→ Supplied text:
################
Windows 7 Hyper-V for XP

borate

Senior Member
Hyper-V has been enabled in Windows Features but when the management console appears it offers no list of choices in the righthand menu - just "connect." The lefthand menu is similarly bare.

Perhaps someone has a clue on what's missing, and a step-by-step tutorial on how to recreate the XP-mode experience of Win 7 via Hyper-V in W8.

Intel 2600K
64-bit
8G ram
W8 Pro

Thanks
 
In the navigation pane (far left column) in Hyper-V Manager, select your host then right click it and choose ->New->Virtual Machine and go through the wizards and create your VM (hard disk, memory, number of CPUs, etc., and then install your XP operating system.

There is not really a true XP Mode type environment available in Windows 8, so you will need media as well as a proper C.O.A. (product key) as they are no longer provided for free.
 
I have scanned several articles on enabling XP in a Hyper-V virtual environment and the process appears too complex for me.
################
→ Information provided:

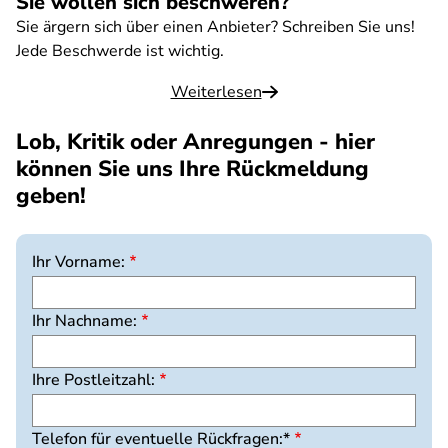
Sie wollen sich beschweren?
Sie ärgern sich über einen Anbieter? Schreiben Sie uns!
Jede Beschwerde ist wichtig.
Weiterlesen
Lob, Kritik oder Anregungen - hier
können Sie uns Ihre Rückmeldung
geben!
Ihr Vorname:
Ihr Nachname:
Ihre Postleitzahl:
Telefon für eventuelle Rückfragen:*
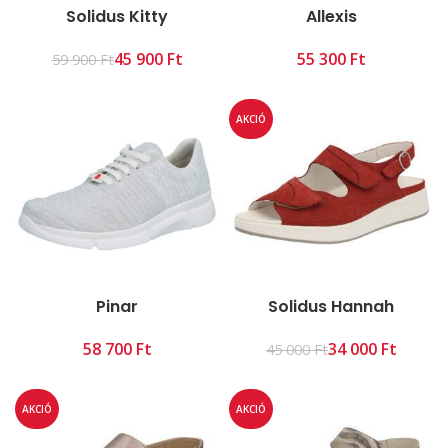
Solidus Kitty
Allexis
45 900
Ft
Ft
59 900
Ft
AKCIÓ
Pinar
Solidus Hannah
Ft
34 000
Ft
45 000
Ft
AKCIÓ
AKCIÓ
################
Reproduce the Hyper-V forum thread from "Senior Member" up to and including "Hyper-V in W8.", changing "management console" to "administration console".

Senior Member
Hyper-V has been enabled in Windows Features but when the administration console appears it offers no list of choices in the righthand menu - just "connect." The lefthand menu is similarly bare.

Perhaps someone has a clue on what's missing, and a step-by-step tutorial on how to recreate the XP-mode experience of Win 7 via Hyper-V in W8.